■ TASK PROMPT:
Copy out the listing below line for line, changing nothing.

**** INPUT RECORDS

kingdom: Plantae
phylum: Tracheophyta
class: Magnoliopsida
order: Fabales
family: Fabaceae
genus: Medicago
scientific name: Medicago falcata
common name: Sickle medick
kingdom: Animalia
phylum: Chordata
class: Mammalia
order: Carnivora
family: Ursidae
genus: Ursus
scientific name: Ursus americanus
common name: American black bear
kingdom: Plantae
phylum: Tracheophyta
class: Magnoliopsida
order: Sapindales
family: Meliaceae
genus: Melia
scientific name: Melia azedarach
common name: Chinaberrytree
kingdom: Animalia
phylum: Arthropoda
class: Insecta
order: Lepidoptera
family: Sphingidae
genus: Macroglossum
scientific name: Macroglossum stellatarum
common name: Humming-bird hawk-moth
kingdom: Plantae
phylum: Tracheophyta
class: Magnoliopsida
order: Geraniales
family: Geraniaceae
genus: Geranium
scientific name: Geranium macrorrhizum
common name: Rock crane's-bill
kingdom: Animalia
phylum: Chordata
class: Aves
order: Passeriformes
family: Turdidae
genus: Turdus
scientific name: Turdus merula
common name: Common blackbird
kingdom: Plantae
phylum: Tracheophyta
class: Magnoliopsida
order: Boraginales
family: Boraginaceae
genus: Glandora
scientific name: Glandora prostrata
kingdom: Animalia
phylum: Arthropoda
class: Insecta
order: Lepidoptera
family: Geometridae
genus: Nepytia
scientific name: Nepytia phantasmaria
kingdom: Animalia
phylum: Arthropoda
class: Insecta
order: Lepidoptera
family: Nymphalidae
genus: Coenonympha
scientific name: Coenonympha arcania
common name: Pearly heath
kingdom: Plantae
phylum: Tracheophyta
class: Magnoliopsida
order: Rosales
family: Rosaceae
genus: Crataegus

********

■ TASK RESULT:
kingdom: Plantae
phylum: Tracheophyta
class: Magnoliopsida
order: Fabales
family: Fabaceae
genus: Medicago
scientific name: Medicago falcata
common name: Sickle medick
kingdom: Animalia
phylum: Chordata
class: Mammalia
order: Carnivora
family: Ursidae
genus: Ursus
scientific name: Ursus americanus
common name: American black bear
kingdom: Plantae
phylum: Tracheophyta
class: Magnoliopsida
order: Sapindales
family: Meliaceae
genus: Melia
scientific name: Melia azedarach
common name: Chinaberrytree
kingdom: Animalia
phylum: Arthropoda
class: Insecta
order: Lepidoptera
family: Sphingidae
genus: Macroglossum
scientific name: Macroglossum stellatarum
common name: Humming-bird hawk-moth
kingdom: Plantae
phylum: Tracheophyta
class: Magnoliopsida
order: Geraniales
family: Geraniaceae
genus: Geranium
scientific name: Geranium macrorrhizum
common name: Rock crane's-bill
kingdom: Animalia
phylum: Chordata
class: Aves
order: Passeriformes
family: Turdidae
genus: Turdus
scientific name: Turdus merula
common name: Common blackbird
kingdom: Plantae
phylum: Tracheophyta
class: Magnoliopsida
order: Boraginales
family: Boraginaceae
genus: Glandora
scientific name: Glandora prostrata
kingdom: Animalia
phylum: Arthropoda
class: Insecta
order: Lepidoptera
family: Geometridae
genus: Nepytia
scientific name: Nepytia phantasmaria
kingdom: Animalia
phylum: Arthropoda
class: Insecta
order: Lepidoptera
family: Nymphalidae
genus: Coenonympha
scientific name: Coenonympha arcania
common name: Pearly heath
kingdom: Plantae
phylum: Tracheophyta
class: Magnoliopsida
order: Rosales
family: Rosaceae
genus: Crataegus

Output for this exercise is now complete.